__Required work__
Show each line below that contains the word "name", copied in full. Matches must have the same uppercase and lowercase letters.

-- START Extracted information --

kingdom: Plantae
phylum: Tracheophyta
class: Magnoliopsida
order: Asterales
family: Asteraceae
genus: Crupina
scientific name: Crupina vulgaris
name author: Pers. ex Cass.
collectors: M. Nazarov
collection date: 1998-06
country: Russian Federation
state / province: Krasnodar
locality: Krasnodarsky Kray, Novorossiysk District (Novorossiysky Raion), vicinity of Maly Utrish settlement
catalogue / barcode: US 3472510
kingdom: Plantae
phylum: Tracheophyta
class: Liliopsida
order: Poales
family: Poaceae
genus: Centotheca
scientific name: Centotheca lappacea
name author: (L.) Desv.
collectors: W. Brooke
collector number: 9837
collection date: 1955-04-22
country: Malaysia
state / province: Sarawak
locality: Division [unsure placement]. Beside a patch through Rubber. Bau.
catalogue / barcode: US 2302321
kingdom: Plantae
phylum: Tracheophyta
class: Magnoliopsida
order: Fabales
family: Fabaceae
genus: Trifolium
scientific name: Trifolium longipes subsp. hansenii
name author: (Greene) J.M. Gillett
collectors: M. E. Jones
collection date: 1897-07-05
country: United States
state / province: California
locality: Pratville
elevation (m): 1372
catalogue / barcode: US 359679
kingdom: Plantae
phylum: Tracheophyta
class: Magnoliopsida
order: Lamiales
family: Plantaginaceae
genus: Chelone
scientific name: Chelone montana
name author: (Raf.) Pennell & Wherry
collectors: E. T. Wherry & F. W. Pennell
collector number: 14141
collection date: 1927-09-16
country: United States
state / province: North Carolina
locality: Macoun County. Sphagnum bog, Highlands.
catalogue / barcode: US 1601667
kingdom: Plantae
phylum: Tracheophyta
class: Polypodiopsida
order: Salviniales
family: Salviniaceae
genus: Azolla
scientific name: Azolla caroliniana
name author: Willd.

-- END Extracted information --

__Reply to the exercise__
scientific name: Crupina vulgaris
name author: Pers. ex Cass.
scientific name: Centotheca lappacea
name author: (L.) Desv.
scientific name: Trifolium longipes subsp. hansenii
name author: (Greene) J.M. Gillett
scientific name: Chelone montana
name author: (Raf.) Pennell & Wherry
scientific name: Azolla caroliniana
name author: Willd.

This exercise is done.